Each brand will be forced to find the right tone during a difficult moment unlike any other, says former New York Times advertising columnist Stuart Elliott. “The Super Bowl is going to require a real gut check for marketers in terms of whether they’ll be able to walk the tightrope between striking the right tone and misfiring by alienating people with the wrong approach.”
Elliott says this Super Bowl is the riskiest for marketers. Other trying times included the period after 9/11, the financial crisis and the Gulf War. “You can say people are in a bad mood. They’ll welcome a chance to relax and to have a regular Super Bowl and escape the terrible news.
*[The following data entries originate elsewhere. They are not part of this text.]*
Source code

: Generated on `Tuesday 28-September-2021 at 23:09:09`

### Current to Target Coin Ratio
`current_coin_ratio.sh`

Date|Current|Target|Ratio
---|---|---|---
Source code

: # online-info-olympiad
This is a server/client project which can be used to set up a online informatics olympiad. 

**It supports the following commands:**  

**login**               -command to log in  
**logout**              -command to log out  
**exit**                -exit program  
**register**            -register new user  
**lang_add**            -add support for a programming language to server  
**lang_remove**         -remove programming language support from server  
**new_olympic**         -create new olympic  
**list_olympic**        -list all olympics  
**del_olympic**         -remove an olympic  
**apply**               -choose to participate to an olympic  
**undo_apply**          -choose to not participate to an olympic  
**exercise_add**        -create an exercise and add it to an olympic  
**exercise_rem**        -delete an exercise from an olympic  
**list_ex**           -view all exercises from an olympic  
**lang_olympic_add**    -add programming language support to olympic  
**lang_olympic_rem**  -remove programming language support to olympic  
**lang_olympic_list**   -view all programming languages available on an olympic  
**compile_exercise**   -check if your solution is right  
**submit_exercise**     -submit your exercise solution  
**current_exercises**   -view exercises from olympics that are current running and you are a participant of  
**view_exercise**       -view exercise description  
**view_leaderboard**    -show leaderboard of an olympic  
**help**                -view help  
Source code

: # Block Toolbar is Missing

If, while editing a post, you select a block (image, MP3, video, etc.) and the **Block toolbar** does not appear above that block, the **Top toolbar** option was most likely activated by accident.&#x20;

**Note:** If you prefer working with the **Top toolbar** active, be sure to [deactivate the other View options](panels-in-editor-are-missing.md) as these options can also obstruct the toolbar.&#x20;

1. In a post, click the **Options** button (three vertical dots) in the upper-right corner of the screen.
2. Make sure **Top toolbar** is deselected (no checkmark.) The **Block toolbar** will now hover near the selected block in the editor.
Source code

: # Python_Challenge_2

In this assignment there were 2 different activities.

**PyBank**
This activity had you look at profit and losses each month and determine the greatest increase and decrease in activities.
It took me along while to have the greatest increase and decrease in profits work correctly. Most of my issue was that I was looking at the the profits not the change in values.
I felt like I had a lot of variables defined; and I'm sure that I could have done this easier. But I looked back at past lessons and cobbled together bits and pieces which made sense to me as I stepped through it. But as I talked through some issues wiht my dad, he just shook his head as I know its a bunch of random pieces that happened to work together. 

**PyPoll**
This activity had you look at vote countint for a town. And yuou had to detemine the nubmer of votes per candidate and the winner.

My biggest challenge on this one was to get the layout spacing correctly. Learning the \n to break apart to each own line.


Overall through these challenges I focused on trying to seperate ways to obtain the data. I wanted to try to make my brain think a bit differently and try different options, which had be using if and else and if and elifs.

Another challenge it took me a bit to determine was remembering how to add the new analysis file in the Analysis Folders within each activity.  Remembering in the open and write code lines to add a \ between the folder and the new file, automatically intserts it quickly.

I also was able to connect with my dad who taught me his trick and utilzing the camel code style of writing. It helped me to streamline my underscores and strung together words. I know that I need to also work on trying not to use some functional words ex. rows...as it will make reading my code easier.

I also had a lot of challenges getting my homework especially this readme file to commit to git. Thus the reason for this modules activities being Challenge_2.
Then you can flip the argument and say that it’s tone deaf to run a Superbowl ad and pretend that that things are normal,” says Elliott. “I can see either side of that stance.”
Then there are other significant factors as at play. Big parties are out of the question and there are serious questions about whether viewership will take a hit. NFL ratings were down 7% for the season marking the first decline in three years. “It’s incredibly complex,” says Robert Passikoff, president of marketing consultancy Brand Keys.
“The Super Bowl was about the parties and getting together. That ain’t happening. Then there’s the fact that they took every sport and crammed them into a short period of time. People are worn out. They’ve binged everything. I suspect the pure return-on-investment isn’t going to be there for many.”